One should understand that as defined by the USFS, nothing happens in a designated Wilderness Area. Some existing recreation cabins were allowed to remain. Several more million acres were set aside as designated roadless areas. Nothing except recreation related activities would be allowed in these areas. I do not know where the roadless areas to be opened to logging are. I am sure that those roadless areas do not include any of the designated roadless areas or wilderness areas. As I understand the acts which established those designated areas, once established it takes an act of Congress to change management criteria.

Prince of Wales Island is a huge island. In length it is about the distance from Bangor to Portland. When I was working for the Forest Service there were several small fishing villages, quite a few sizable logging camps and a couple of little towns on the island. Our transportation plan called for these communities to be interconnected by road. Most of these roads were constructed by the timber operator. Many of the roads were supplemented with taxpayer dollars. Not to benefit the timber sale (or timber operator) but to construct the roads to a higher standard over and above what was needed to harvest timber. The Forest Service wanted those roads open and safe for public use after the timber sale was complete.

Craig and Klawock are two towns on the island, a few miles apart, which have been connected by a state-maintained road for years. That road is about 25 miles from Thorne Bay, a major logging camp in the past but now is just another Alaska town. There was a logging road, radiating from Thorne Bay that came within 13 miles of the roads from Craig and Klawock. There was very little timber tributary to that 13 miles. The Forest Service contracted for a road to be constructed connecting those roads together. A couple years ago, I returned to the Tongass National Forest for a visit. The state of Alaska has taken over the maintenance of the road. There is now a two lane, paved highway between Craig and Klawock on one end and Thorne Bay on the other end. All of the other communities on Prince of Wales Island are now interconnected, mostly by timber operator built roads. There is also a state ferry that connects that road system to Ketchikan.

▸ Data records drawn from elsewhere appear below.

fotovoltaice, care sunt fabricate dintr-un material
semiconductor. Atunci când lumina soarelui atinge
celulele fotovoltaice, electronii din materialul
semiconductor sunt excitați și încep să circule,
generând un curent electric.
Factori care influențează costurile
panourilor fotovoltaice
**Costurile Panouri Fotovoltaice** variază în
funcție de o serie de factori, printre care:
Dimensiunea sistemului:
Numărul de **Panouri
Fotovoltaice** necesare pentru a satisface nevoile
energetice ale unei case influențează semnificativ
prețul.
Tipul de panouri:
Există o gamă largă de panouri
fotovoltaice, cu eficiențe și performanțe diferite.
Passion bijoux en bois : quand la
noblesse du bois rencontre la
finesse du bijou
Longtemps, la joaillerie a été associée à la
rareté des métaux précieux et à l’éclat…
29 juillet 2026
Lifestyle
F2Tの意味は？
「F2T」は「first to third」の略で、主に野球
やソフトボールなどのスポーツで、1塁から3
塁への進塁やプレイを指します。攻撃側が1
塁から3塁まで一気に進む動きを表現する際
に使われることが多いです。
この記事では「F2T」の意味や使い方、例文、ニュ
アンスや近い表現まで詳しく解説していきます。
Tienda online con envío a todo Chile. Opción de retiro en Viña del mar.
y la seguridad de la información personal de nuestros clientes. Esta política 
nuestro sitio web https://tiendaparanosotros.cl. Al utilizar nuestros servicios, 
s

To my knowledge, there has never been a case where a timber operator was paid road construction money just to remove timber. The suggestion or implication the Forest Service is using tax-generated money to remove timber and that’s all, are just scare tactics aimed at serving the so-called environmentalists’ objective of setting aside most of our public forests as timber preserves.

I challenge anyone, who may think I am an extremist on the side of the timber industry, to check out www.NaturalResourceEducationCenter.org and click on the icon OUR TREE FARM.

Stephen Law, of Dover-Foxcroft, is a retired Forest Service engineer and a former member of the 112 Maine State Legislature.